Le Livre des petits enfants (Hauman)/L’aumône

Louis Hauman et compagnie Voir et modifier les données sur Wikidata (p. 57-62).


L’AUMÔNE.


Il avait plu tout le jour ; et c’était l’été, et c’était dimanche ! le balcon était mouillé ; la rue était humide, et la promenade était interdite aux enfans.

Tout à coup, Hyacinthe, la sœur de Prosper, qui regardait au travers des carreaux d’une large fenêtre, vit se découper, au fond d’un nuage blanc, le premier cercle d’or d’une lune nouvelle.

— Oh ! vois, maman, que la lune est fine ! dit-elle.

— On pourrait sortir à présent : repartit son frère, car la rue est balayée comme le ciel.

— Il est trop tard, dit leur mère.

— Quoi, maman ! pas même jusqu’au pâtissier ?

— En effet, répondit-elle en souriant, il est là en face comme pour vous tendre les bras. Tiens, Prosper, va lui offrir cette jolie pièce blanche, nous verrons ce qu’elle te vaudra.

— Une brioche ! maman, grosse comme ma tête, tu vas voir ! il franchit en trois bonds l’escalier, et sa sœur le suivit joyeuse et timide jusqu’à la porte où elle l’attendit, comme on attend son frère, et une brioche.

Prosper revint…, mais les mains vides, et tandis qu’Hyacinthe et lui chuchotaient au pied de l’escalier, n’osant plus remonter sans leur souper friand, la mère se penchait sur la rampe, prête à serrer son fils dans ses bras, car voici ce qu’elle avait vu de la grande fenêtre du balcon ; et ce dont Hyacinthe écoutait le récit les mains jointes d’admiration, malgré la crainte de voir gronder son frère.

Un pauvre barrait la porte du pâtissier.
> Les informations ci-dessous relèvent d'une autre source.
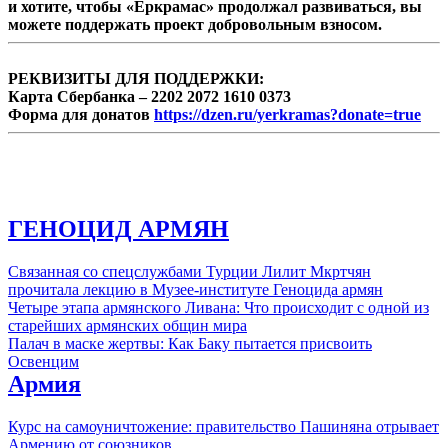
и хотите, чтобы «Еркрамас» продолжал развиваться, вы
можете поддержать проект добровольным взносом.
РЕКВИЗИТЫ ДЛЯ ПОДДЕРЖКИ:
Карта Сбербанка – 2202 2072 1610 0373
Форма для донатов
https://dzen.ru/yerkramas?donate=true
ГЕНОЦИД АРМЯН
Связанная со спецслужбами Турции Лилит Мкртчян
прочитала лекцию в Музее-институте Геноцида армян
Четыре этапа армянского Ливана: Что происходит с одной из
старейших армянских общин мира
Палач в маске жертвы: Как Баку пытается присвоить
Освенцим
Армия
Курс на самоуничтожение: правительство Пашиняна отрывает
Армению от союзников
Il était vieux, il était nègre, et il était aveugle ! pitié ! toutes les brioches disparurent de la terre aux yeux de l’enfant charitable. Il s’arrêta devant lui, en tournant le dos au riant pâtissier, et voyant que le nègre n’avait plus de regard pour comprendre le sien, il lui glissa doucement sa petite pièce dans la main, et lui dit :

— Prends garde ! monsieur le pauvre ! cette pièce vaut une brioche de quinze sous. Le nègre trembla de joie.

La mère de Prosper sentit ses yeux se mouiller. Mais à la réflexion, elle ne parut pas se douter de l’embarras des enfans, et ne parla plus de la brioche. Ils se couchèrent bien soulagés tous deux, s’étant contentés, pour leur souper dans l’ombre, d’un morceau de pain, toujours de bon goût, quand il est assaisonné par une bonne action.

Le lendemain, un éclatant soleil revint consoler le balcon, et toute la ville, comme pour une fête.

Le déjeuner s’apprête, on entoure la table, tout devait être si bon ! on avait si faim ! mais, ô redoublement de surprise et d’appétit ! deux énormes brioches apparaissent comme si elles perçaient le ciel, et qu’elles fussent arrivées toutes chaudes sous une aile d’ange. C’était un très-beau spectacle !

— Oh ! d’où viennent-elles ! d’où viennent-elles, maman !

— C’est le bon nègre qui te les envoie, mon fils, dit la mère en souriant. Tu ne sais pas comme le pauvre est riche et puissant dans ses prières ; car, c’est Dieu qui se charge de payer pour lui.